◆ **Requirement**: Take the line containing "arch bridge: 145.25 -0.26" and each line after it through the end of the data below, and return them exactly, minus any pictures.

◆ **Data section**:
★ ★ ★ ★

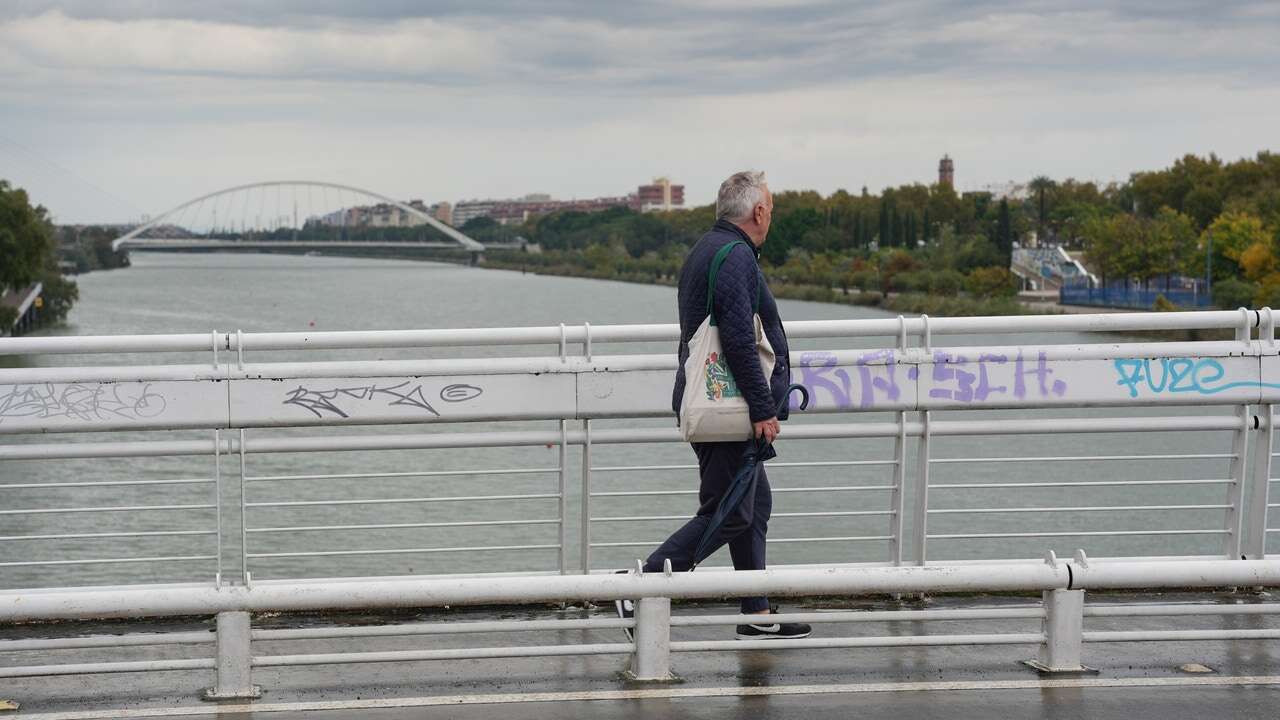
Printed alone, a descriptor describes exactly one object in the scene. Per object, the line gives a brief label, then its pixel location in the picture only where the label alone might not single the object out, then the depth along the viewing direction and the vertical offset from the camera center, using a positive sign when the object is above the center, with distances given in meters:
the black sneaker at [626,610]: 6.04 -1.48
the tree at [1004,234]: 144.12 +0.48
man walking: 5.84 -0.44
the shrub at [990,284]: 119.31 -3.48
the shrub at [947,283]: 125.44 -3.58
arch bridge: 145.25 -0.26
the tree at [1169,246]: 116.56 -0.39
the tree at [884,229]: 168.77 +0.96
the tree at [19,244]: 81.19 -0.81
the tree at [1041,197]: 181.88 +5.23
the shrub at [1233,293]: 99.50 -3.28
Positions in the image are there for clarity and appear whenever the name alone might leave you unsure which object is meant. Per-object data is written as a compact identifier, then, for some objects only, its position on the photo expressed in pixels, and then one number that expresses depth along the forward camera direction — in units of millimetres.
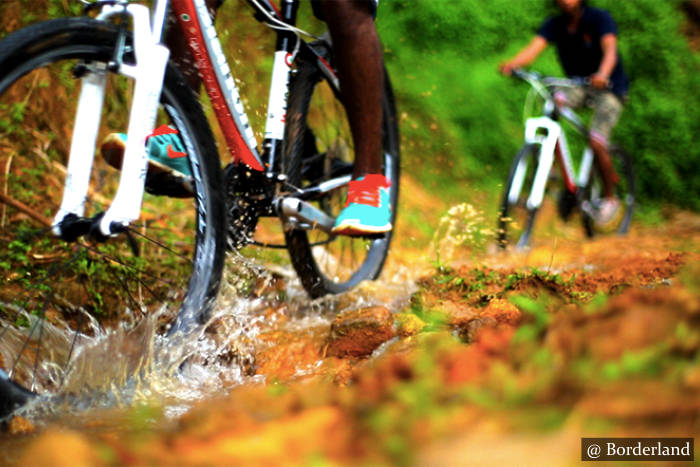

★ ★ ★ ★

◆ **Output of the exercise**:
arch bridge: 145.25 -0.26
the tree at [1169,246]: 116.56 -0.39
the tree at [884,229]: 168.77 +0.96
the tree at [19,244]: 81.19 -0.81
the tree at [1041,197]: 181.88 +5.23
the shrub at [1233,293]: 99.50 -3.28
Positions in the image are there for clarity and appear whenever the name alone might leave you unsure which object is meant. Per-object data is written as a compact identifier, then, for some objects only, its position on the photo expressed in pixels, and then one number that expresses depth along the forward camera direction — in units of millimetres.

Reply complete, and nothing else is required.